• **Dataset records**:
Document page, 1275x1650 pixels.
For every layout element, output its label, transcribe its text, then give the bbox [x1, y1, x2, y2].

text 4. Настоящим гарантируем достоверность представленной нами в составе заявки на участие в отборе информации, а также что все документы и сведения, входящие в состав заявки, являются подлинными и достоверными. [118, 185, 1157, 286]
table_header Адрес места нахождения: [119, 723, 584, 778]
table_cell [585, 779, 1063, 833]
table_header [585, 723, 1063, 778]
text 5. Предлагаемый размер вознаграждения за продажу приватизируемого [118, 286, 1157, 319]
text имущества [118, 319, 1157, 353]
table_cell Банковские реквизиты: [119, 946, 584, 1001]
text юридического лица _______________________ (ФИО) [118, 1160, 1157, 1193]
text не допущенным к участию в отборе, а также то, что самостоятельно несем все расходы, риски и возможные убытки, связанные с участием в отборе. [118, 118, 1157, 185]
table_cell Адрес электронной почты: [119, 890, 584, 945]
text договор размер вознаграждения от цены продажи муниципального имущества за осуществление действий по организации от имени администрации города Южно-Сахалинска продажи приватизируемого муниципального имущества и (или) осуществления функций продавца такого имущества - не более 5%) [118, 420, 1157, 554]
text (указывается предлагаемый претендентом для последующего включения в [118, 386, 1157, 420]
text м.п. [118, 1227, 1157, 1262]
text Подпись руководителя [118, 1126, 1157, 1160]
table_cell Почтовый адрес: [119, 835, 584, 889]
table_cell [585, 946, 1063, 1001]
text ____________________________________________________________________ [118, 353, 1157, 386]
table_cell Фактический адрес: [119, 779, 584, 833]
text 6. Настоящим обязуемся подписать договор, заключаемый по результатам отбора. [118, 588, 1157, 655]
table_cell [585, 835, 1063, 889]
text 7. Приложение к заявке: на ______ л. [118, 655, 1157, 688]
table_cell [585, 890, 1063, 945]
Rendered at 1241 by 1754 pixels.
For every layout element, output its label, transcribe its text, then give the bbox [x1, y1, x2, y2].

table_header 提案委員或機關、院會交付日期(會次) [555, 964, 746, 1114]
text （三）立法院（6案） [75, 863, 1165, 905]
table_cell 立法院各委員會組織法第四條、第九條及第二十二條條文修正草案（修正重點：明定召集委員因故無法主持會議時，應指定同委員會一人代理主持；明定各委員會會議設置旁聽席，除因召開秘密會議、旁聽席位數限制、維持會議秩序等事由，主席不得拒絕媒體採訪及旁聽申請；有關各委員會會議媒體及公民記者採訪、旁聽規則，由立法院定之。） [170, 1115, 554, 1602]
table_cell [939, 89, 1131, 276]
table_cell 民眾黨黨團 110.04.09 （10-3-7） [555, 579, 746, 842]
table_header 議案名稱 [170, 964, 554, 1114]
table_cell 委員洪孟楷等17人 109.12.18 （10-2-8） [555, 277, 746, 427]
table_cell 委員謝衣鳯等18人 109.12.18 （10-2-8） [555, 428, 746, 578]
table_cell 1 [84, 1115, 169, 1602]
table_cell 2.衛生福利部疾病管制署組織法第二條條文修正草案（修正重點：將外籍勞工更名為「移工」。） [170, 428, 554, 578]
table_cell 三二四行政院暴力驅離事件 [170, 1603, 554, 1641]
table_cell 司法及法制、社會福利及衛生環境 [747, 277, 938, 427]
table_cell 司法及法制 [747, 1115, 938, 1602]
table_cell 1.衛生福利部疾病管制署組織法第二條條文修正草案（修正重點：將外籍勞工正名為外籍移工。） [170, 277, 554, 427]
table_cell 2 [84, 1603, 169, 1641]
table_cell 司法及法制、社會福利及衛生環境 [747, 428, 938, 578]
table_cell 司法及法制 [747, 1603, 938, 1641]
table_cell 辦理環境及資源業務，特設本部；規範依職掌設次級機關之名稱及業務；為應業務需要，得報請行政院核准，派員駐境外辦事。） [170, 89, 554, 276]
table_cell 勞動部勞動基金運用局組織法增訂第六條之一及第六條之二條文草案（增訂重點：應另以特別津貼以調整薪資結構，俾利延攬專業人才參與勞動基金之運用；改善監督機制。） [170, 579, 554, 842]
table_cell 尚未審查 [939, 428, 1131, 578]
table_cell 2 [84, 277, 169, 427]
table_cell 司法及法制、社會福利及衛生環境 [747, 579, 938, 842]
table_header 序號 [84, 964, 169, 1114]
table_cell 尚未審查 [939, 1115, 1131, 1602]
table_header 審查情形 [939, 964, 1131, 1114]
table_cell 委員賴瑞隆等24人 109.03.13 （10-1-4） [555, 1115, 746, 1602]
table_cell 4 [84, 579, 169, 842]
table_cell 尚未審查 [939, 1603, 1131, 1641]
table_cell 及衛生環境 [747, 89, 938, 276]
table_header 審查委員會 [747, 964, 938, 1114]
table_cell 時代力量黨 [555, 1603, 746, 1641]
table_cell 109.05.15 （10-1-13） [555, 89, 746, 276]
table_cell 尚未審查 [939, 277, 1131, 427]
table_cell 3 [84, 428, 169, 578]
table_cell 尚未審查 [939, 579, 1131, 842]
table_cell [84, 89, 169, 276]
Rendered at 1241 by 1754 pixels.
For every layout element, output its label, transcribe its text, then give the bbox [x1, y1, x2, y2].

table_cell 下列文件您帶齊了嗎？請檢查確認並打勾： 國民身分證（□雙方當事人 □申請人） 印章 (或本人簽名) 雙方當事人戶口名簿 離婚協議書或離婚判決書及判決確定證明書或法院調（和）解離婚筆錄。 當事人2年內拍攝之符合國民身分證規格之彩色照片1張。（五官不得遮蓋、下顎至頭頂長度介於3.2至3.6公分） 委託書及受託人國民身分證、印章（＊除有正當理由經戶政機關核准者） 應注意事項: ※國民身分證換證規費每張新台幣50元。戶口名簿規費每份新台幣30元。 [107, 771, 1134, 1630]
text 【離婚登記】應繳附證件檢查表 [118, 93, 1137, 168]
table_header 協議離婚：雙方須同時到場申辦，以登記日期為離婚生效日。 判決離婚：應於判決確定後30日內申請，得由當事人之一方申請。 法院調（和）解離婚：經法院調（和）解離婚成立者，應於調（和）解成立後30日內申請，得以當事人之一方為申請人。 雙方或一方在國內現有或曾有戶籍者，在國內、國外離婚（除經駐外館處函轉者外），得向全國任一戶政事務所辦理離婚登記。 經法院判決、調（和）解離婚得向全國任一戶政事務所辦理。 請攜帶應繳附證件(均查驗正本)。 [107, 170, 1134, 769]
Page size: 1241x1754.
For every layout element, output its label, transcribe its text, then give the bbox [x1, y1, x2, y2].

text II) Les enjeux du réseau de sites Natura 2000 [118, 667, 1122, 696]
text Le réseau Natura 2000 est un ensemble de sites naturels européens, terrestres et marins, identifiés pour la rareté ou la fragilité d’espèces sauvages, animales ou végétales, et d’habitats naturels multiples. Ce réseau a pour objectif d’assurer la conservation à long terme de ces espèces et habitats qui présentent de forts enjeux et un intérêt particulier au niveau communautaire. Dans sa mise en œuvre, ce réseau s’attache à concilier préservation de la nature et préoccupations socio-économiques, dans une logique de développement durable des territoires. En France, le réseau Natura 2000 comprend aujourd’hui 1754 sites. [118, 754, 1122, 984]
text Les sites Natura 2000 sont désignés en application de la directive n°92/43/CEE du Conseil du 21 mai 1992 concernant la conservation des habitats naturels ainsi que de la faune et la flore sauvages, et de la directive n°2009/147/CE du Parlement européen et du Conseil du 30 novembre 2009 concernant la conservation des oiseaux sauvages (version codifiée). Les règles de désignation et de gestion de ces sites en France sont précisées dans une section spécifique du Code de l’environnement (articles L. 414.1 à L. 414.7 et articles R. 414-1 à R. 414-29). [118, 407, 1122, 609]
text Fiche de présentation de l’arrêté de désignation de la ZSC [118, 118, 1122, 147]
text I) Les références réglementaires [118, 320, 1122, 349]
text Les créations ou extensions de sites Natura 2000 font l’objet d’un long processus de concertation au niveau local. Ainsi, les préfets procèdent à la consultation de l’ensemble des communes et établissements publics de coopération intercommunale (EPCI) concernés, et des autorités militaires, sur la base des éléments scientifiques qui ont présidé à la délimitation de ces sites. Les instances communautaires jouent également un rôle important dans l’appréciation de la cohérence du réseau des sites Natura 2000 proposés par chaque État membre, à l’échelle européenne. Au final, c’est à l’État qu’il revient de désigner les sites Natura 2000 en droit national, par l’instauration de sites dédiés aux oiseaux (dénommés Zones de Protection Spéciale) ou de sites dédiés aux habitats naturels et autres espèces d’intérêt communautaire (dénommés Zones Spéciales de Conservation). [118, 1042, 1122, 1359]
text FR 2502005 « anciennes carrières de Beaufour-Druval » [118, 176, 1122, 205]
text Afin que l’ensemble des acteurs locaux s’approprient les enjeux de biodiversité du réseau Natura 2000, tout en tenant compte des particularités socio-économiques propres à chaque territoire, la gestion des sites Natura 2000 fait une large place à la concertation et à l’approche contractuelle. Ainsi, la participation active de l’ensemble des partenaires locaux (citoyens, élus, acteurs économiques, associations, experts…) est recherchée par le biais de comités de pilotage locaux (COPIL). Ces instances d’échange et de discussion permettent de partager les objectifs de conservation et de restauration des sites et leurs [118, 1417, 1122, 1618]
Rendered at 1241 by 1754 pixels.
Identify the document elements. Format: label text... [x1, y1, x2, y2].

• **Your task**: Quote the records verbatim between the line containing "table_cell 下列文件您帶齊了嗎？請檢查確認並打勾： 國民身分證（□雙方當事人" and the line containing "text 【離婚登記】應繳附證件檢查表 [118, 93, 1137, 168]", inclusive.

• **Solution**:
table_cell 下列文件您帶齊了嗎？請檢查確認並打勾： 國民身分證（□雙方當事人 □申請人） 印章 (或本人簽名) 雙方當事人戶口名簿 離婚協議書或離婚判決書及判決確定證明書或法院調（和）解離婚筆錄。 當事人2年內拍攝之符合國民身分證規格之彩色照片1張。（五官不得遮蓋、下顎至頭頂長度介於3.2至3.6公分） 委託書及受託人國民身分證、印章（＊除有正當理由經戶政機關核准者） 應注意事項: ※國民身分證換證規費每張新台幣50元。戶口名簿規費每份新台幣30元。 [107, 771, 1134, 1630]
text 【離婚登記】應繳附證件檢查表 [118, 93, 1137, 168]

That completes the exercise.